> _Assignment 1_: Reproduce the stored records verbatim, starting at their first line and ending with the line that contains "dist [0.003911, -0.000515]".

> _Document extract_:
# Trained Packers for Sale, gear, trailer, fencing



## oldmeadowsgoats (Aug 22, 2013)

Help, we are moving and cannot take our pack goats. We have 7 beautiful wethers available for purchase. Ages 3-5. All are horned, bottle-raised, trained packers. Big, strong, healthy. We also have gear, fencing, and a 4-horse (8-goat) trailer available. These boys are our babies and must go to a good home. They are currently living in New Meadows, Idaho. Please help find them a great home. We can send more information and pictures if you are interested or know someone who is.


----------



## TDG-Farms (Jul 12, 2013)

Yep send pictures. Whats your easiest way to send em?


----------



## TOU (Aug 18, 2013)

PM'ed you. Please PM/email me particulars.

Thx!

TOU


----------



## Charlie Horse (Dec 16, 2012)

Yeah pictures would be good along with descriptions per-goat etc. such as ...

"Conan the Vegetarian is a 6 year old Alpine/Boer mix. He enjoys wandering and teaming up with random goats that he meets on the way. He is super buff, but quiet and thoughtful. Sometimes he sits on his throne and pontificates for hours. He was a pack goat when he was young, building up heaps of bulging muscles, but later won his freedom and since then has refused to be saddled. Since conquering the back yard, he has set his sights on the greener grass on the other side of the fence. His favorite pastime is to crush his enemies, see them driven before him, and to hear the lamentation of their does."

"Boer-is Yeltsin is a large, pudgy goat, all white, with only a small blotch of color on his forehead. He revolutionized goat packing with his famous "glasgoatst" policies. He considers himself a "Kozyel" rather than a goat, and he likes his grain fermented."


----------



## Bwana Ken (May 9, 2011)

I'm very interested in learning more about your goats and seeing some photos. I'll send you a PM with my email address.

Ken


----------



## TOU (Aug 18, 2013)

I have seen this posted a few places on the Net. Anyone heard from the seller?


----------



## sweetfreedomgirl (Jan 31, 2011)

Tou, 

Nothing so far.


----------



## TDG-Farms (Jul 12, 2013)

has 1 post here and never returned... some peoples kids


----------

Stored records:

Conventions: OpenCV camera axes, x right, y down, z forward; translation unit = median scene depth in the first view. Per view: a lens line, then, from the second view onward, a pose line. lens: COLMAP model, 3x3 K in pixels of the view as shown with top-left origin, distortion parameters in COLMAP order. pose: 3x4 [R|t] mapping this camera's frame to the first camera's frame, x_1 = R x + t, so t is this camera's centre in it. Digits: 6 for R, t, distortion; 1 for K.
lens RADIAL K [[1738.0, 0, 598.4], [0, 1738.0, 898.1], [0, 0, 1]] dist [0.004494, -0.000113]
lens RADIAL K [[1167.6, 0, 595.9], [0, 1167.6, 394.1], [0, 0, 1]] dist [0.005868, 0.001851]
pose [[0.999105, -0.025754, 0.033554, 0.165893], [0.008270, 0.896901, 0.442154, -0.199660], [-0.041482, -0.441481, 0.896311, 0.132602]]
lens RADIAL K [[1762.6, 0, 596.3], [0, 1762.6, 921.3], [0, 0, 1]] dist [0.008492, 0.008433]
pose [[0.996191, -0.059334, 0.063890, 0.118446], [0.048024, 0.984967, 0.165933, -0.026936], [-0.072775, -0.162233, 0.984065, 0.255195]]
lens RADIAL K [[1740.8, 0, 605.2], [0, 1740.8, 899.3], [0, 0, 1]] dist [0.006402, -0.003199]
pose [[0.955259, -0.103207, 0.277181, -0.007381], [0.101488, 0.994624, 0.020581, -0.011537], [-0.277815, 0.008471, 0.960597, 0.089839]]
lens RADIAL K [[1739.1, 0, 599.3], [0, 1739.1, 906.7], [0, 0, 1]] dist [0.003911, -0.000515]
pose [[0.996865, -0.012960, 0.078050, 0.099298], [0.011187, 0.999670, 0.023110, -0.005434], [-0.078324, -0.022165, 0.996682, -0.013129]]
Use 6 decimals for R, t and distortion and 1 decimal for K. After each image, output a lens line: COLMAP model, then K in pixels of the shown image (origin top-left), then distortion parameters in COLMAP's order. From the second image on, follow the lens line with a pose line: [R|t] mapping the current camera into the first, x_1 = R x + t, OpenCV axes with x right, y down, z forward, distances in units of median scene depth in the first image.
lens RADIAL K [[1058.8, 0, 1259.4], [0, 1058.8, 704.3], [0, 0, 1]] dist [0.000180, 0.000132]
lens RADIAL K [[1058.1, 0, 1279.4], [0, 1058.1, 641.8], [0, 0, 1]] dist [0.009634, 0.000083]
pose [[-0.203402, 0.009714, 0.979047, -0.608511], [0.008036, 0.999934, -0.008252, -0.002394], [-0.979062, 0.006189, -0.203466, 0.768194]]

> _Assignment 2_:
Answer these questions about the pack goat sale thread:
(a) How many wethers are offered, and what are their ages?
(b) Where are the goats currently living?
(c) According to TDG-Farms, how many posts does the seller have there?

> _Written response 1_:
Conventions: OpenCV camera axes, x right, y down, z forward; translation unit = median scene depth in the first view. Per view: a lens line, then, from the second view onward, a pose line. lens: COLMAP model, 3x3 K in pixels of the view as shown with top-left origin, distortion parameters in COLMAP order. pose: 3x4 [R|t] mapping this camera's frame to the first camera's frame, x_1 = R x + t, so t is this camera's centre in it. Digits: 6 for R, t, distortion; 1 for K.
lens RADIAL K [[1738.0, 0, 598.4], [0, 1738.0, 898.1], [0, 0, 1]] dist [0.004494, -0.000113]
lens RADIAL K [[1167.6, 0, 595.9], [0, 1167.6, 394.1], [0, 0, 1]] dist [0.005868, 0.001851]
pose [[0.999105, -0.025754, 0.033554, 0.165893], [0.008270, 0.896901, 0.442154, -0.199660], [-0.041482, -0.441481, 0.896311, 0.132602]]
lens RADIAL K [[1762.6, 0, 596.3], [0, 1762.6, 921.3], [0, 0, 1]] dist [0.008492, 0.008433]
pose [[0.996191, -0.059334, 0.063890, 0.118446], [0.048024, 0.984967, 0.165933, -0.026936], [-0.072775, -0.162233, 0.984065, 0.255195]]
lens RADIAL K [[1740.8, 0, 605.2], [0, 1740.8, 899.3], [0, 0, 1]] dist [0.006402, -0.003199]
pose [[0.955259, -0.103207, 0.277181, -0.007381], [0.101488, 0.994624, 0.020581, -0.011537], [-0.277815, 0.008471, 0.960597, 0.089839]]
lens RADIAL K [[1739.1, 0, 599.3], [0, 1739.1, 906.7], [0, 0, 1]] dist [0.003911, -0.000515]

> _Written response 2_:
(a) Seven wethers, ages 3 to 5.
(b) New Meadows, Idaho.
(c) One post.